▶ EXERCISE:
Your output should be the complete listing, repeated exactly.

───

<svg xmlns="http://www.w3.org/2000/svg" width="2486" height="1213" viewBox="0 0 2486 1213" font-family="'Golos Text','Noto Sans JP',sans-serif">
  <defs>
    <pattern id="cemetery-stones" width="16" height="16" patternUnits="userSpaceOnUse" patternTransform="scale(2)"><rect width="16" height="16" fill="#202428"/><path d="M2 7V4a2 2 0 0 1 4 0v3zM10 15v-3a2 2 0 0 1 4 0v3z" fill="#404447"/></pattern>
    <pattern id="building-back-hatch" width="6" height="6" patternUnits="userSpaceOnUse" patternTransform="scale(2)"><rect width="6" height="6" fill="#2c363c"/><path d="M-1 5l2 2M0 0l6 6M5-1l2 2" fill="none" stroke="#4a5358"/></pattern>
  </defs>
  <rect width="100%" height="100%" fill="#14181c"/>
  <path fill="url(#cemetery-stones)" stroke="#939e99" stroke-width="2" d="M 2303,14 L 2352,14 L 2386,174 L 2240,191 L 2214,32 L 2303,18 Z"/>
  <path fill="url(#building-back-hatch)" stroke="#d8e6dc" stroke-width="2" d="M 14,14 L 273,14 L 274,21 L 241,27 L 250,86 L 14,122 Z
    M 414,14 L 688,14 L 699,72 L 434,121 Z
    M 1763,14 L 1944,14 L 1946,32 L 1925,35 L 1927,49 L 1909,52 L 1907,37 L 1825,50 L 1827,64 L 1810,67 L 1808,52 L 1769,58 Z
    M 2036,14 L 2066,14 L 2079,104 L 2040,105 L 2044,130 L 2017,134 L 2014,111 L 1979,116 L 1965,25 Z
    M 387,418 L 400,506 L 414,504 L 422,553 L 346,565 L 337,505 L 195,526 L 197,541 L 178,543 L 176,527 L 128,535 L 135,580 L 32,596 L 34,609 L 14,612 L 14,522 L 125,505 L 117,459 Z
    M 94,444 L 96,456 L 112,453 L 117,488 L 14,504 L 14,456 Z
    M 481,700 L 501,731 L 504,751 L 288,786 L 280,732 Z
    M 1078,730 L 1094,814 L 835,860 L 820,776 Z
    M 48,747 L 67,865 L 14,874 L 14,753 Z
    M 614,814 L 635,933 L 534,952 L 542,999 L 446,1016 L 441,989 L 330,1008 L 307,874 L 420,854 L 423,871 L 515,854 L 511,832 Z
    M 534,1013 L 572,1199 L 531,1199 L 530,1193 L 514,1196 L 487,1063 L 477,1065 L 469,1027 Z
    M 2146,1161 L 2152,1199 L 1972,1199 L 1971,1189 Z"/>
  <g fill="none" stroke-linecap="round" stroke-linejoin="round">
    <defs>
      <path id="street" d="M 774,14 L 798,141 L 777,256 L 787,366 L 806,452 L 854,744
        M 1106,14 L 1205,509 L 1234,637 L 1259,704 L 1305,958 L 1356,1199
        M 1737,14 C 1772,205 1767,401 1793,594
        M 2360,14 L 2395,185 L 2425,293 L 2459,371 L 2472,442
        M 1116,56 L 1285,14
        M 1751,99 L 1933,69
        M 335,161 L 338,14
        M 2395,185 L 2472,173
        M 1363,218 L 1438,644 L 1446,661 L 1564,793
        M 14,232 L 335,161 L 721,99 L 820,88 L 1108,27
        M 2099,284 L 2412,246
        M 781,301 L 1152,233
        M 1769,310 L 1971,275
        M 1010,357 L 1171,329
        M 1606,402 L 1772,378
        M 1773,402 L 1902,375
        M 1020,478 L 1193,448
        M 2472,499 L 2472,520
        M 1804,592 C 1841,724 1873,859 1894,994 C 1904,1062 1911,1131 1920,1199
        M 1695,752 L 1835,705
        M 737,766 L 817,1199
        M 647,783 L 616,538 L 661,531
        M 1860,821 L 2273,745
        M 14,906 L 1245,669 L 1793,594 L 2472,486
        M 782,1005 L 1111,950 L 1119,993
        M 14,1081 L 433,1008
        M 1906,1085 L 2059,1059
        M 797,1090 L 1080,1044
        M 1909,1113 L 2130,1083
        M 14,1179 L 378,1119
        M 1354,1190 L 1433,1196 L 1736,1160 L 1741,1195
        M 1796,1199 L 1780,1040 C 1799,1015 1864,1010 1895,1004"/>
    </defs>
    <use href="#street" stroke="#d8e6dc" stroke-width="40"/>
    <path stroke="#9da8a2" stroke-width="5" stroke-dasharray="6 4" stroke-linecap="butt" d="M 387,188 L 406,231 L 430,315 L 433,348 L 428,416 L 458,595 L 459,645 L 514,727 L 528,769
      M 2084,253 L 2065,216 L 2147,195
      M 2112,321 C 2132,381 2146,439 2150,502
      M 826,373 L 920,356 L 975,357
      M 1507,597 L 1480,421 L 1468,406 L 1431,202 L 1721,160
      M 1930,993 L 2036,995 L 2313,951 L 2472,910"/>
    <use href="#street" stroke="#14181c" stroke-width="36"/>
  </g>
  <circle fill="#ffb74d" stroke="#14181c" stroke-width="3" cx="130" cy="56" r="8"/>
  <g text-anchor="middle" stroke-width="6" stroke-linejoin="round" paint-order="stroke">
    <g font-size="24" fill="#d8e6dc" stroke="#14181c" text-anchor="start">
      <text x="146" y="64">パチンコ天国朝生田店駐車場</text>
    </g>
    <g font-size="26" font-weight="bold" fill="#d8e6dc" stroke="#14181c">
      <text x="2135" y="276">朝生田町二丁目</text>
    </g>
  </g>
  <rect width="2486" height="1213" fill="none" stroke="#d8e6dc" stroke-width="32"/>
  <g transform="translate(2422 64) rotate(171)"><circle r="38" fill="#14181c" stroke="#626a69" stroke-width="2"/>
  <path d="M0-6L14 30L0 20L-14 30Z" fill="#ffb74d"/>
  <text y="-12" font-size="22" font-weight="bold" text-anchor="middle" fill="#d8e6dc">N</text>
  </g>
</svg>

───

▶ TASK SOLUTION:
<svg xmlns="http://www.w3.org/2000/svg" width="2486" height="1213" viewBox="0 0 2486 1213" font-family="'Golos Text','Noto Sans JP',sans-serif">
  <defs>
    <pattern id="cemetery-stones" width="16" height="16" patternUnits="userSpaceOnUse" patternTransform="scale(2)"><rect width="16" height="16" fill="#202428"/><path d="M2 7V4a2 2 0 0 1 4 0v3zM10 15v-3a2 2 0 0 1 4 0v3z" fill="#404447"/></pattern>
    <pattern id="building-back-hatch" width="6" height="6" patternUnits="userSpaceOnUse" patternTransform="scale(2)"><rect width="6" height="6" fill="#2c363c"/><path d="M-1 5l2 2M0 0l6 6M5-1l2 2" fill="none" stroke="#4a5358"/></pattern>
  </defs>
  <rect width="100%" height="100%" fill="#14181c"/>
  <path fill="url(#cemetery-stones)" stroke="#939e99" stroke-width="2" d="M 2303,14 L 2352,14 L 2386,174 L 2240,191 L 2214,32 L 2303,18 Z"/>
  <path fill="url(#building-back-hatch)" stroke="#d8e6dc" stroke-width="2" d="M 14,14 L 273,14 L 274,21 L 241,27 L 250,86 L 14,122 Z
    M 414,14 L 688,14 L 699,72 L 434,121 Z
    M 1763,14 L 1944,14 L 1946,32 L 1925,35 L 1927,49 L 1909,52 L 1907,37 L 1825,50 L 1827,64 L 1810,67 L 1808,52 L 1769,58 Z
    M 2036,14 L 2066,14 L 2079,104 L 2040,105 L 2044,130 L 2017,134 L 2014,111 L 1979,116 L 1965,25 Z
    M 387,418 L 400,506 L 414,504 L 422,553 L 346,565 L 337,505 L 195,526 L 197,541 L 178,543 L 176,527 L 128,535 L 135,580 L 32,596 L 34,609 L 14,612 L 14,522 L 125,505 L 117,459 Z
    M 94,444 L 96,456 L 112,453 L 117,488 L 14,504 L 14,456 Z
    M 481,700 L 501,731 L 504,751 L 288,786 L 280,732 Z
    M 1078,730 L 1094,814 L 835,860 L 820,776 Z
    M 48,747 L 67,865 L 14,874 L 14,753 Z
    M 614,814 L 635,933 L 534,952 L 542,999 L 446,1016 L 441,989 L 330,1008 L 307,874 L 420,854 L 423,871 L 515,854 L 511,832 Z
    M 534,1013 L 572,1199 L 531,1199 L 530,1193 L 514,1196 L 487,1063 L 477,1065 L 469,1027 Z
    M 2146,1161 L 2152,1199 L 1972,1199 L 1971,1189 Z"/>
  <g fill="none" stroke-linecap="round" stroke-linejoin="round">
    <defs>
      <path id="street" d="M 774,14 L 798,141 L 777,256 L 787,366 L 806,452 L 854,744
        M 1106,14 L 1205,509 L 1234,637 L 1259,704 L 1305,958 L 1356,1199
        M 1737,14 C 1772,205 1767,401 1793,594
        M 2360,14 L 2395,185 L 2425,293 L 2459,371 L 2472,442
        M 1116,56 L 1285,14
        M 1751,99 L 1933,69
        M 335,161 L 338,14
        M 2395,185 L 2472,173
        M 1363,218 L 1438,644 L 1446,661 L 1564,793
        M 14,232 L 335,161 L 721,99 L 820,88 L 1108,27
        M 2099,284 L 2412,246
        M 781,301 L 1152,233
        M 1769,310 L 1971,275
        M 1010,357 L 1171,329
        M 1606,402 L 1772,378
        M 1773,402 L 1902,375
        M 1020,478 L 1193,448
        M 2472,499 L 2472,520
        M 1804,592 C 1841,724 1873,859 1894,994 C 1904,1062 1911,1131 1920,1199
        M 1695,752 L 1835,705
        M 737,766 L 817,1199
        M 647,783 L 616,538 L 661,531
        M 1860,821 L 2273,745
        M 14,906 L 1245,669 L 1793,594 L 2472,486
        M 782,1005 L 1111,950 L 1119,993
        M 14,1081 L 433,1008
        M 1906,1085 L 2059,1059
        M 797,1090 L 1080,1044
        M 1909,1113 L 2130,1083
        M 14,1179 L 378,1119
        M 1354,1190 L 1433,1196 L 1736,1160 L 1741,1195
        M 1796,1199 L 1780,1040 C 1799,1015 1864,1010 1895,1004"/>
    </defs>
    <use href="#street" stroke="#d8e6dc" stroke-width="40"/>
    <path stroke="#9da8a2" stroke-width="5" stroke-dasharray="6 4" stroke-linecap="butt" d="M 387,188 L 406,231 L 430,315 L 433,348 L 428,416 L 458,595 L 459,645 L 514,727 L 528,769
      M 2084,253 L 2065,216 L 2147,195
      M 2112,321 C 2132,381 2146,439 2150,502
      M 826,373 L 920,356 L 975,357
      M 1507,597 L 1480,421 L 1468,406 L 1431,202 L 1721,160
      M 1930,993 L 2036,995 L 2313,951 L 2472,910"/>
    <use href="#street" stroke="#14181c" stroke-width="36"/>
  </g>
  <circle fill="#ffb74d" stroke="#14181c" stroke-width="3" cx="130" cy="56" r="8"/>
  <g text-anchor="middle" stroke-width="6" stroke-linejoin="round" paint-order="stroke">
    <g font-size="24" fill="#d8e6dc" stroke="#14181c" text-anchor="start">
      <text x="146" y="64">パチンコ天国朝生田店駐車場</text>
    </g>
    <g font-size="26" font-weight="bold" fill="#d8e6dc" stroke="#14181c">
      <text x="2135" y="276">朝生田町二丁目</text>
    </g>
  </g>
  <rect width="2486" height="1213" fill="none" stroke="#d8e6dc" stroke-width="32"/>
  <g transform="translate(2422 64) rotate(171)"><circle r="38" fill="#14181c" stroke="#626a69" stroke-width="2"/>
  <path d="M0-6L14 30L0 20L-14 30Z" fill="#ffb74d"/>
  <text y="-12" font-size="22" font-weight="bold" text-anchor="middle" fill="#d8e6dc">N</text>
  </g>
</svg>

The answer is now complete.